Mobsters Rating:
If the job was to simulate the real feelings of impatience and frustration that come along with hesitant couples dancing around marital consecration, then The Five Year Engagement succeeds. If the Judd Apatow-produced comedy was trying for anything else—like a relatable, quick-witted romp with likable characters and a sweet sensibility—then it fails miserably. In fact, miserable is a good word for everything after the opening forty minutes. Watching the usually affable Segal and the endlessly charming Blunt struggle through this endurance test is actively embarrassing. Of course, Segel has no one to blame but himself, as he helped write the script with director Nicholas Stoller, and spends too much of his time recycling his How I Met Your Mother schtick for an R-rated audience.
I enjoyed the duo’s first outing, Forgetting Sarah Marshall, but I lost interest quickly in Stoller’s trying comedy slog Get Him to the Greek. Stoller and Segel rebounded with last Novemeber’s terrific The Muppets! but they prove here they may be better with felt and buttons than living, breathing people. Violet and Tom are supposed to be your average couple, and the opening scene gives them a cute, silly engagement story that will be delightful if they get married, and simply prophetic if they don’t. Of course, the film’s big—and only—punchline is that they never get to the wedding. Violet’s acceptance to the University of Michigan sees them postpone the event and leave San Francisco. She’s off fraternizing with snobbish sociology majors and foolishly admiring Rhys Ifans’ skeevy professor, who might as well be wearing a sign that says ‘I will bang you.’ Meanwhile, Tom is smarting over his frosty new environment and the fact he left a promising chef career behind. In a dippier bit of plotting, we are expected to swallow the idea that Michigan is so backward and unrefined that a guy with successful culinary credentials couldn’t do better than a gig pimping pickles at a local deli.

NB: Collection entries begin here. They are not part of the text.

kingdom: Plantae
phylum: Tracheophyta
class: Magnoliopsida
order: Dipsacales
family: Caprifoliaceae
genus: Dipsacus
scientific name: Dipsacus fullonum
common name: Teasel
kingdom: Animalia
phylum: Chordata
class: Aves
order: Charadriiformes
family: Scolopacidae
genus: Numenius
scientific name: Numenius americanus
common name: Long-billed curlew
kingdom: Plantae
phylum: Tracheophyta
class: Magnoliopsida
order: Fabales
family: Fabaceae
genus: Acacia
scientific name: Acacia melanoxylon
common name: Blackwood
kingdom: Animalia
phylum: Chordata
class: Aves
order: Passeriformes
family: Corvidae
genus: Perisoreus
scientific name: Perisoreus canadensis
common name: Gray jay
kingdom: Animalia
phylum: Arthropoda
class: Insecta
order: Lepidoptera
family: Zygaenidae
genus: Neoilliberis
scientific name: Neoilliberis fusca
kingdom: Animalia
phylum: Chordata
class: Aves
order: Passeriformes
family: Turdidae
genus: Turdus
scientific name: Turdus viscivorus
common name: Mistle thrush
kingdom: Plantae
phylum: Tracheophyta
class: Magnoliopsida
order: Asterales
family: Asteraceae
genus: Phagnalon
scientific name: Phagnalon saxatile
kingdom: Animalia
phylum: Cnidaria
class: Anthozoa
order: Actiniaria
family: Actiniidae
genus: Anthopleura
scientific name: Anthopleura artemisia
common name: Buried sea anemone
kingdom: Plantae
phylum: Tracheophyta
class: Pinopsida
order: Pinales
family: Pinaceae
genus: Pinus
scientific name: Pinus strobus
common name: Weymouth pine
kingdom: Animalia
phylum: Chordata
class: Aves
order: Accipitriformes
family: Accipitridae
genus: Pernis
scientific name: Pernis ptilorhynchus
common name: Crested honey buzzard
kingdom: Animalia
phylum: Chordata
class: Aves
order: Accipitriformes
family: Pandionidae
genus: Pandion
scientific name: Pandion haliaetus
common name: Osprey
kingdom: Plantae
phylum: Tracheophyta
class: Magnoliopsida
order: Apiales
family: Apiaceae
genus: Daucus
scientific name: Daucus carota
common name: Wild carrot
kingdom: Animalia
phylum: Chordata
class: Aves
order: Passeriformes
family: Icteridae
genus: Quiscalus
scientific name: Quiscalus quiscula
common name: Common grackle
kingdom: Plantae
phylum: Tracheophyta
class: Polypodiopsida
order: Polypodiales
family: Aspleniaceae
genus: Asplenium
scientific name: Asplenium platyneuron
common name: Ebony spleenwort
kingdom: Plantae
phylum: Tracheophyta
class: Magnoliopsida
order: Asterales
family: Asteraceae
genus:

Resentment sets in early, but then the film starts drifting through a series of increasingly inane gags that are never as funny as they think they are. Since we spend precious little time with Violet and Tom in the positive throes of their courtship, we never have a basis to believe they are soulmates trying to survive the hurricane of life. In fact, all of their troubles are of their own design and Segel and Blunt aren’t capable of playing brain-dead (even as a stoner Segel avoided outright cluelessness) so we have a hard time believing that they would make any of the choices they make here. There are three potential partners for infidelity, and the film utilizes them exactly as you would expect, although there’s never a suggestion that Violet or Tom would be so foolish or willfully stupid as to entertain any of them. By the time we arrive at a late-night drunken orgy involving lunchmeat, potato salad and Segel’s unfortunately bare backside, I was convinced the entire cast had been replaced by bodysnatchers.
That’s essentially the biggest problem with Engagement, it assembles a good cast that excel at being endearing and smart, and then run them through a moronic, contrived hamster wheel of a plot. Ifans seems always about to sneer at the camera and exclaim ‘You must be joking!’ Jackie Weaver as the bride-to-never-be’s mother is honestly hilarious, but she’s given so little to do that it makes no sense why she was even cast. Alison Brie is delightful as Blunt’s sister, and she’s got a terrifically funny bit where she expresses her sibling frustrations in the frazzled voice of Sesame Street’s Elmo. By that time all good will has been squandered and the most she gets is a faint smile. Segel and Blunt get hit the hardest because they are at the forefront of every disingenuous scene or ill-concieved gag. They also never elicit the proper chemistry to make us care about what they do, or if their love can survive the creaking gears of the screenplay.
The movie goes so profoundly off the rails after the first hour that it’s hard to believe its not some sort of meta-experiment where the same actors are performing a brand new screenplay. The early going is tolerable, as Apatow and his proteges attempt to channel old 80’s comedies like Funny Farm or The Money Pit, but they miss the necessary component of wit that existed under the surface of those outwardly silly flicks. They think they are smarter than their predecessors and shoot for an about-face where time moves forward, and we see Violet and Tom leaving separate lives that exclude each other. They don’t count on the fact that the audience simply doesn’t care anymore.
Segel was last seen in the 80 minute indie-gem Jeff Who Lives at Home, that in its own way explored the tyranny of film cliches and the danger of indecision as a lifestyle. Five Year Engagement doesn’t achieve any of that in its own two-hour plus running time. It does however, find time for nearly all of Van Morrison’s discography and over a dozen references to Segel’s genitals. It’s an extra embarassment that anyone thought a single frame of this was worth being set to Into the Mystic.